CHCH was on the verge of being shut down in 2009 when Channel Zero acquired it, along with Montreal’s CJNT-TV, from the bankrupt broadcasting division of what was then the Canwest media empire.The total cash price of the deal: $12 — which included an $11 price tag for CHCH.
“We had to pick a number for allocation purposes,” Millar recalls with a chuckle. “We thought it was so cool to buy Channel 11 for $11.”
In reality, the investment was substantially more. The deal saw Channel Zero assume the assets and, more significant, the considerable fiscal liabilities of both stations.
Sept. 1, 2009 the revamped CHCH was launched, with a new “Your Superstation” moniker and a new on-air look inspired by a logo from the past.
The relaunch also banked on a schedule heavily weighted with local news.
For the CHCH news team, it was an exhilarating vote of confidence.
“As you can imagine, there was a lot of excitement,” CHCH executive producer John McKenna said during an interview inside the station’s newsroom. “We were all thinking we were going to lose our jobs. Then, these guys came in and, suddenly, we were not an afterthought. We were the centre of their universe. Suddenly,we were important again.”
CHCH filled evening and weekend schedules with another throwback: classic movies that served as “comfort food” for viewers.
Last season, CHCH expanded its lineup to include such American programs as Chuck, Supernatural, 60Minutes, 48 Hours Mystery, 20/20 and Jimmy Kimmel Live. This fall, the American content grew some more with two new drama series — Hart Of Dixie and The Secret Circle — along with The Insider, a nightly entertainment-news show.

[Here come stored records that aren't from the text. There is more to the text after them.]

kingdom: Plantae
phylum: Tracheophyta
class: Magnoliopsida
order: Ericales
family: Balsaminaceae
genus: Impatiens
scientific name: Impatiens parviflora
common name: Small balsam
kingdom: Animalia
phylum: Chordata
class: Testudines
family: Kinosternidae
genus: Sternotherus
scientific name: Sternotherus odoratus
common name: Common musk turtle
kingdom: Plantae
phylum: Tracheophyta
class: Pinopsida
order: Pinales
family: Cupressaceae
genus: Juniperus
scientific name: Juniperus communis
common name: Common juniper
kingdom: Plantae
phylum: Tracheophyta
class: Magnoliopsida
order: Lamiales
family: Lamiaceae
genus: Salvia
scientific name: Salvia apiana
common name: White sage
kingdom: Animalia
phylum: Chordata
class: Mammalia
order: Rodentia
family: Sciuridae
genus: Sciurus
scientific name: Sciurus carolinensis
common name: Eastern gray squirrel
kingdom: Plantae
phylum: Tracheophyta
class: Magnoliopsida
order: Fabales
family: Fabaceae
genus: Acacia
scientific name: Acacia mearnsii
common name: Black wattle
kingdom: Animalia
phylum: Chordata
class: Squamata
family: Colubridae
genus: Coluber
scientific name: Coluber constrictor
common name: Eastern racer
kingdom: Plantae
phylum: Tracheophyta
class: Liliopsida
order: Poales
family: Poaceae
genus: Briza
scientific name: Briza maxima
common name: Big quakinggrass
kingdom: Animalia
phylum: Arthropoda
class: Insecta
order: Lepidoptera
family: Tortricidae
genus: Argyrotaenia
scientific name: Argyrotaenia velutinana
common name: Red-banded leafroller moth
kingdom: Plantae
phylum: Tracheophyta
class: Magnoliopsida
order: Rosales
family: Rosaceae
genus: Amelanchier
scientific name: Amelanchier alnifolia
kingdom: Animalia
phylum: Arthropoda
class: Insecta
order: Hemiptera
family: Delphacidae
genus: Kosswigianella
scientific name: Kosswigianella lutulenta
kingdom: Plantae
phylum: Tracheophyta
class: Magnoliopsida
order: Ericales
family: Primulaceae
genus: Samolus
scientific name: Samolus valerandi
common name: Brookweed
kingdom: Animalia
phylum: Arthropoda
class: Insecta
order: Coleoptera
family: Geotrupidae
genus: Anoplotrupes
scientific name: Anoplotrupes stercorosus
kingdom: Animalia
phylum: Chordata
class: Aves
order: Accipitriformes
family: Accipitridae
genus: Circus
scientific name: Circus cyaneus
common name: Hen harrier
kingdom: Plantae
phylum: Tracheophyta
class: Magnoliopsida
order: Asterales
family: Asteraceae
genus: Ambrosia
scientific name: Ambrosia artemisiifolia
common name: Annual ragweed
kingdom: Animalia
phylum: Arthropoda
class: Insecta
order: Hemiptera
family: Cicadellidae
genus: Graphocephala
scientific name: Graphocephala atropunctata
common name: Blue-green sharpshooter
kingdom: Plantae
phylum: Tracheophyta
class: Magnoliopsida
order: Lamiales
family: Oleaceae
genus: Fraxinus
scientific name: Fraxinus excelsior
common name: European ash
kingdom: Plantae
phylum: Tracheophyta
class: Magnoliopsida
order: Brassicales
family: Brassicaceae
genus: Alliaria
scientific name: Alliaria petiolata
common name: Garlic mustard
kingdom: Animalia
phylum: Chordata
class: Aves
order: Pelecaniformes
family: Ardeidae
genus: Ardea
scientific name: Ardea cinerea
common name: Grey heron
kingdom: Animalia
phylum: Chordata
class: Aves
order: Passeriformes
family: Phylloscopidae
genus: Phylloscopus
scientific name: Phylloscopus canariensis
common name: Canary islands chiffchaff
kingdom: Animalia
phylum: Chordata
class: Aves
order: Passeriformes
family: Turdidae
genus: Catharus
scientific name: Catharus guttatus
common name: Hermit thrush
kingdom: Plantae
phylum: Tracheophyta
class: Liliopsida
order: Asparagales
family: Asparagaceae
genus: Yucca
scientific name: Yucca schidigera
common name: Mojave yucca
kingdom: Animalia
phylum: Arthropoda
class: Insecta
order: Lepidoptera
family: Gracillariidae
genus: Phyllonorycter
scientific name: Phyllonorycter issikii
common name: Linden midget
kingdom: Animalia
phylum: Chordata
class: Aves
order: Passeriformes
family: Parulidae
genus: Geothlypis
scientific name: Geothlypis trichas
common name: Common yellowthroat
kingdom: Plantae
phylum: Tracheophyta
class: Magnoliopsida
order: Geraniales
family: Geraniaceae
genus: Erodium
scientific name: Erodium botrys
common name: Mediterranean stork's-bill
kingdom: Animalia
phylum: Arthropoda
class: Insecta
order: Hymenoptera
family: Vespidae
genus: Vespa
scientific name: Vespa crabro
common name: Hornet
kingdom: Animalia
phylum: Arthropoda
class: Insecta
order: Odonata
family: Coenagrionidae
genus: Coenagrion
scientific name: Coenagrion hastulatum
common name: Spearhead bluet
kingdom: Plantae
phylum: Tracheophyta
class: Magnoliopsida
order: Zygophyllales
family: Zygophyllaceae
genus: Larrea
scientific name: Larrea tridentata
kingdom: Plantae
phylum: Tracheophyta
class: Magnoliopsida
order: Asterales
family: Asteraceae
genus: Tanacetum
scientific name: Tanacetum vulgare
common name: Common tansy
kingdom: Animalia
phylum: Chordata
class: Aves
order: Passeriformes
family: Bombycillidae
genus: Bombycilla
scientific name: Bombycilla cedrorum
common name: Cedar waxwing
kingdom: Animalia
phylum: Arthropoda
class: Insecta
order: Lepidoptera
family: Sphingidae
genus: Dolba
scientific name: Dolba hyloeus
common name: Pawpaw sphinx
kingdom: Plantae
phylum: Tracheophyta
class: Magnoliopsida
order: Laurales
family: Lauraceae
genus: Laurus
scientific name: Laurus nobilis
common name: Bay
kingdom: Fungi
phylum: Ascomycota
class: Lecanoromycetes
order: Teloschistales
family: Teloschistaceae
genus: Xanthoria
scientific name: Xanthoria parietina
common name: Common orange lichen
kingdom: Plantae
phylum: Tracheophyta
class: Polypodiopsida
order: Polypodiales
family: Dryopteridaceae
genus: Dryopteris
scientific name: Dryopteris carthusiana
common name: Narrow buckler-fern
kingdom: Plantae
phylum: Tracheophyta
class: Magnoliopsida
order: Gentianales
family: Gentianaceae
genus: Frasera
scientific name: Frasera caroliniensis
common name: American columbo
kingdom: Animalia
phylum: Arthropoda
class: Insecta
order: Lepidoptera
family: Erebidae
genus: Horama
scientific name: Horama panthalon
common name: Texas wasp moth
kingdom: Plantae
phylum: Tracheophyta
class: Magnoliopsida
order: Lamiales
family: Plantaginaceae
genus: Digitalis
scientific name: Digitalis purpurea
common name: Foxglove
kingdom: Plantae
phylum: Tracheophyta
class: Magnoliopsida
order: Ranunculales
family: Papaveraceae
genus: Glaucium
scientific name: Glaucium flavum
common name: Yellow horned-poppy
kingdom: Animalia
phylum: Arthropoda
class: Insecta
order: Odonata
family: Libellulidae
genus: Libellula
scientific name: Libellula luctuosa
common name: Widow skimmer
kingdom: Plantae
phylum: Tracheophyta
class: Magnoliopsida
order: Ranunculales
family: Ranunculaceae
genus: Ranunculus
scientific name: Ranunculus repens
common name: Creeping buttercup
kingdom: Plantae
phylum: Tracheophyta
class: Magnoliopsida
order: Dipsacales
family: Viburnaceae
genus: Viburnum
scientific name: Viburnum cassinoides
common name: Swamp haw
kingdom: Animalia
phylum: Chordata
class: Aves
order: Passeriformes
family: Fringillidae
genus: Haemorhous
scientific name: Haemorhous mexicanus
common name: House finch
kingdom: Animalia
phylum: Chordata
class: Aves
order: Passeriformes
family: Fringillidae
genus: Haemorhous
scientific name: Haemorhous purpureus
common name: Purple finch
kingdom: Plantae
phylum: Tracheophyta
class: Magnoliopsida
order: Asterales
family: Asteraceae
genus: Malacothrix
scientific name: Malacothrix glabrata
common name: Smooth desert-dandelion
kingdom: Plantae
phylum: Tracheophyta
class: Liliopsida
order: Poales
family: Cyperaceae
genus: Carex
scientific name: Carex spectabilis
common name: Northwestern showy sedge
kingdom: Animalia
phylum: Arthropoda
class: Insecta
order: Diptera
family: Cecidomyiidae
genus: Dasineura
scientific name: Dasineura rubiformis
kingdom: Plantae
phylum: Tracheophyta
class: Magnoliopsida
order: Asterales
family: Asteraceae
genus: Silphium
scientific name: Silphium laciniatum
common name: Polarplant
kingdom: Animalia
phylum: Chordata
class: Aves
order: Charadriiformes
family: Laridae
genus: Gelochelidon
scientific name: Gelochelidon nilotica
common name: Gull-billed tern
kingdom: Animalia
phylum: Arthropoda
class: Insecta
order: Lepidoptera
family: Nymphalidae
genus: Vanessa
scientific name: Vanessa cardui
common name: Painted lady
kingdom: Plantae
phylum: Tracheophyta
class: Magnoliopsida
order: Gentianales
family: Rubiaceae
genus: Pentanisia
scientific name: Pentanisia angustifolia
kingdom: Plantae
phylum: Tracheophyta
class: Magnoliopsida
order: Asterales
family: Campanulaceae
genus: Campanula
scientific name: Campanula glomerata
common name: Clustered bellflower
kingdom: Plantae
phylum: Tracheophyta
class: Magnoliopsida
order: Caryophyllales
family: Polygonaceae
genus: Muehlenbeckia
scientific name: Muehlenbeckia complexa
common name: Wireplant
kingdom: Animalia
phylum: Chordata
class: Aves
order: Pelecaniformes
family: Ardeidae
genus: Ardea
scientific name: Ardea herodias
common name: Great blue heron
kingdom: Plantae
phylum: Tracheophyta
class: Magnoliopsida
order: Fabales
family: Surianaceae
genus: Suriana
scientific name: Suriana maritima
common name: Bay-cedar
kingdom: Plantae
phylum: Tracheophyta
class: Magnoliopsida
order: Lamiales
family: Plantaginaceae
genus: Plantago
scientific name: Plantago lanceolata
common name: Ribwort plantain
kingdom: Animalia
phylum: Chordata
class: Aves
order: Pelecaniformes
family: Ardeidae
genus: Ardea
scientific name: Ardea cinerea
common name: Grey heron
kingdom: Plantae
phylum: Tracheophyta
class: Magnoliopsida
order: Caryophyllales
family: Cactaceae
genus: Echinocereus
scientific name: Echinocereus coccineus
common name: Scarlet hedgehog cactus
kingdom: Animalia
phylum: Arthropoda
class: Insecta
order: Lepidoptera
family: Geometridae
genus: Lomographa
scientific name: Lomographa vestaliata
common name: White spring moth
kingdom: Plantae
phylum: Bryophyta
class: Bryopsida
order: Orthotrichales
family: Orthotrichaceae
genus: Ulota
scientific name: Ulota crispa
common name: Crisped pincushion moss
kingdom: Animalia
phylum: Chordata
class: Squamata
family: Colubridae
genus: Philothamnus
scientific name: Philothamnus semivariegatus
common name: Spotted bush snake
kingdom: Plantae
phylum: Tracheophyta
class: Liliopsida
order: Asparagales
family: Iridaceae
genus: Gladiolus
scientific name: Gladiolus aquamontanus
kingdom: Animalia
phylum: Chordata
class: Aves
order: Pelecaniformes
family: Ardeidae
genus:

But CHCH has kept “comfort movies” as its evening/weekend centrepiece. It expanded local programming with this fall’s launch of Morning Live First Edition, a 90-minute show that hits the air weekdays at 4 a.m.
The new show means CHCH now airs 84 hours of local programming each week, a milestone the station trumpets as more hours than any other local television station in North America. Although ratings for Morning Live First Edition are still minuscule — about 1,000 viewers each day — Millar is willing to be patient. After all, he says, CHCH’s resurrection has really been a simple process.
“My analogy for a long time was that CHCH was like a tiara that somebody had painted with green paint,”Millar quips. “People thought it was just a plastic throwaway for years.
“All we did was kind of peel the paint off and go, ‘Wow! A nice gem!’
“There is no reason CHCH can’t be the juggernaut it has been in the past.”
The station’s overall reach certainly has that potential. As well as satellite distribution across Canada, CHCH has transmitters that beam its now-digital signal directly over the air into such markets as Ottawa, Windsor, London, Barrie-Orillia and Kitchener-Waterloo.
“We are in four million homes across Ontario and 7.5 million homes across Canada.
“But we also haven’t forgotten our roots. It’s a Hamilton station. It’s relevant from the Humber River to the Niagara River. If you want to call that the Golden Horseshoe, go ahead. But it’s centred on Hamilton.”